MariaDB database optimisation

We are in the process of moving our Specify instance into the cloud, which also involves changing the database from MySQL to MariaDB.

The performance of the database seems fine with both Specify 6 and 7 clients (but then I am the only user so far), but with the IPT it is quite a lot slower. Producing a Darwin Core Archive for our main collection now takes well over two hours, while it used to take about 35 minutes (pretty involved query). While this, by itself, is not terrible, as it is not like I am sitting there waiting for it, I think some optimisation of the MariaDB server might be warranted.
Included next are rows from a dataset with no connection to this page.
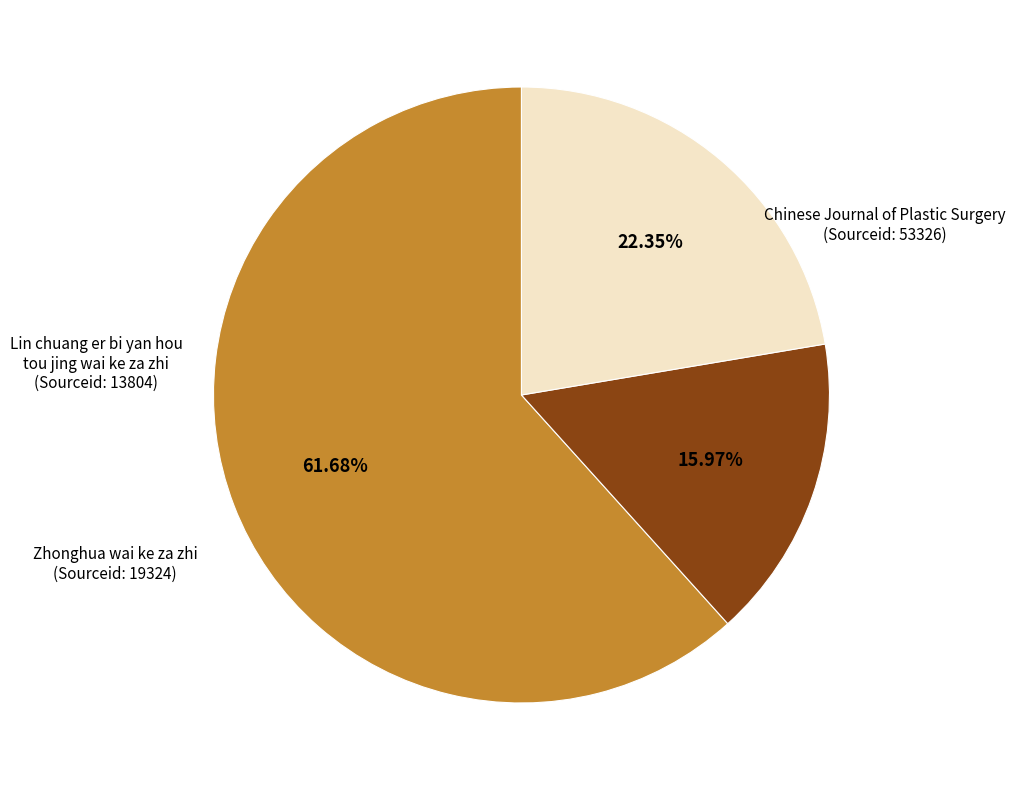

Does Zhonghua wai ke za zhi represent more than half of the total?

No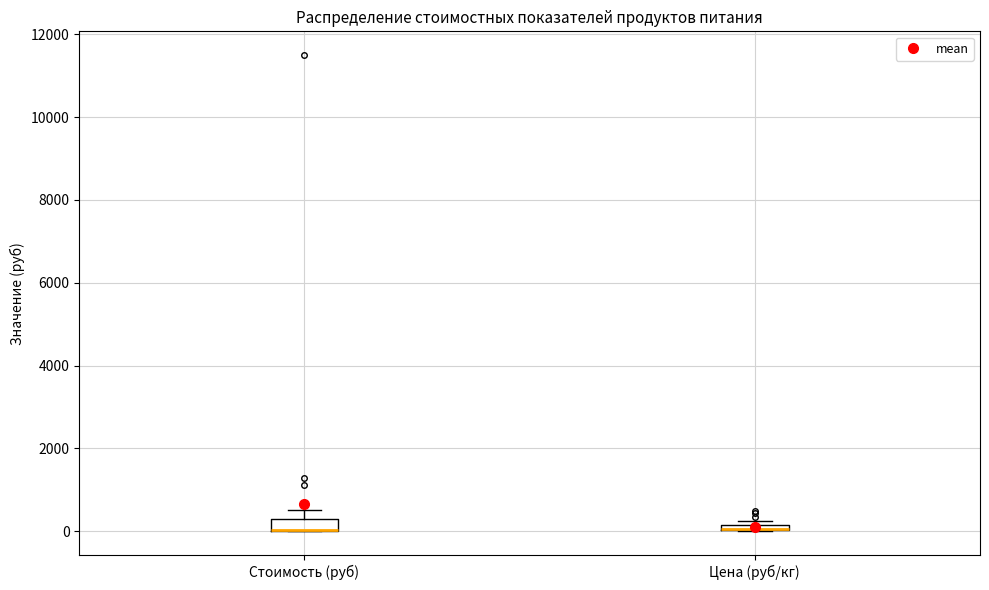

Where is the lower edge of the box for Цена (руб/кг) on the y-axis? The values are not printed on the chart, so give them approximately, as read against the axis.

0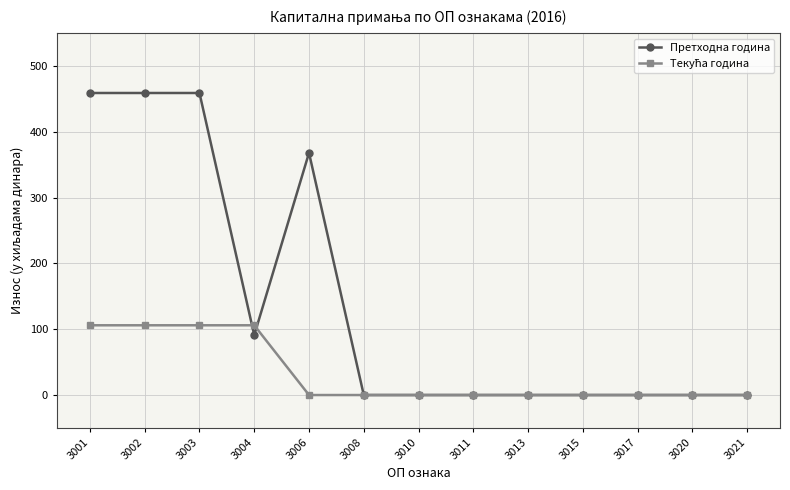

The Претходна година series shows 0 at 3021. True or false?

True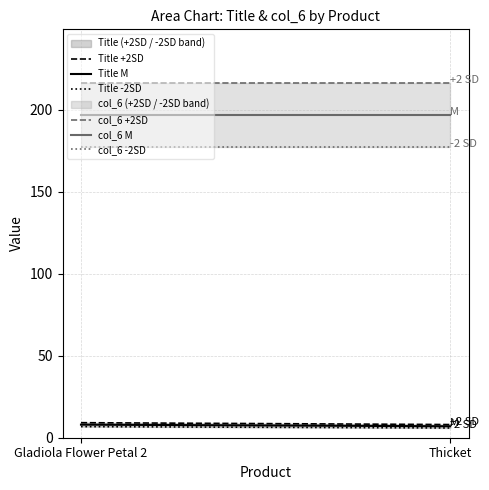

Reading left to right, list all the values displayed in this chart.

Title +2SD: Gladiola Flower Petal 2=9.2	Thicket=8.0
Title M: Gladiola Flower Petal 2=8.0	Thicket=7.0
Title -2SD: Gladiola Flower Petal 2=6.8	Thicket=5.9
col_6 +2SD: Gladiola Flower Petal 2=216.7	Thicket=216.7
col_6 M: Gladiola Flower Petal 2=197.0	Thicket=197.0
col_6 -2SD: Gladiola Flower Petal 2=177.3	Thicket=177.3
As I have never had to optimise a MySQL server before, it would be good to get some suggestions for improvements I can make in the configuration. In fact, having a config. file with the Docker Compositions that is optimised for most situations, with suggestions for improvements that can be made for certain situations, would be a very good thing, I think. One of the things that I will definitely is the maximum allowed number of connections. It would be very nice if I could do these things in Docker, so I do not have to remind myself to do it inside the container every time a container is re-created.

Hi Niels,

Sorry I did not see this message sooner.
Are you aware that you can use S6 to connect to your database and then use the “Backup” feature to create a SQL Dump file that you can then use to seed an S6 Maria DB docker container using the docker-compose project?

How to create a SQL Dump with S6:
https://discourse.specifysoftware.org/t/send-a-backup-to-specify-pc/767

How to seed a Maria DB using the docker-compose project
https://github.com/specify/docker-compositions/tree/production/all-in-one

I am not sure what “optimization” is needed that you are referring to, so perhaps you are trying to do something completely different than the process above which easily allows you to migrate a MySQL DB to MariaDB.

  • Matthew

Thanks Matthew, we cannot rely on manual backups, so I do my backups from the command line and that happens every night without me lifting a finger, so I do not know if that takes any longer than before.

The particular problem I was referring to is getting the data out through the IPT (just like I cannot use the backup facility in Specify 6, I can also not use the DwCA creator in Specify 7). The time that takes is 30-35 minutes in our production system that uses MySQL to 2.5 hours in my development system that uses the Docker compositions and MariaDB. I have since found out that external scripts using the Python MySQL implementation are extremely sluggish now and mostly time out. This, for me, is a bigger problem than the IPT being slow, as I come in through the back door a lot (much more than through the Specify clients).

As I said, the Specify clients seem to be fine, so I think it might not necessarily be MariaDB, but probably more the JDBC or the particular Python+MySQL implementation that do not work as well with MariaDB as with MySQL. I cannot do anything about the JDBC, as that comes with the IPT and I cannot use the native MySQL “bridge” (I am not sure if I am using the right word) as I use Docker, so I do not have MySQL on my computer. Likewise, all implementations specifically for MariaDB require me to have MariaDB, including the server that I would never use, on my computer. The same is actually the case for the native MySQL solution in Python, as when you install it, it needs a config. file from the MySQL server without which it crashes.

Also, while the Specify clients work fine now with me as the only user, I think it will be a different story when the number of users goes up to 40 (that’s how many users we have) from one day to the next. In fact, I know there is going to be problems. When we implementated Specify 6 13 years ago, me and my colleague had been working with Specify for a year no problem, but then she gave a training workshop for ten people (the first batch of users we let in) only four could get in. I had to increase the maximum number of database connections then and I expect I will have to do that this time.

So, custom configuration of the database is necessary no matter what and it does not seem to make much sense to have Docker to orchestrate your setup and then have to go into the database container every time to customise the configuration. But then again, it might be better to noy have the database server in the Docker composition at all?

I am not a system administrator or even a proper developer, just a botanist who can hack a little, and it is these sort of architectural things that I have trouble with – and frankly do not enjoy even having to think about – and need help with.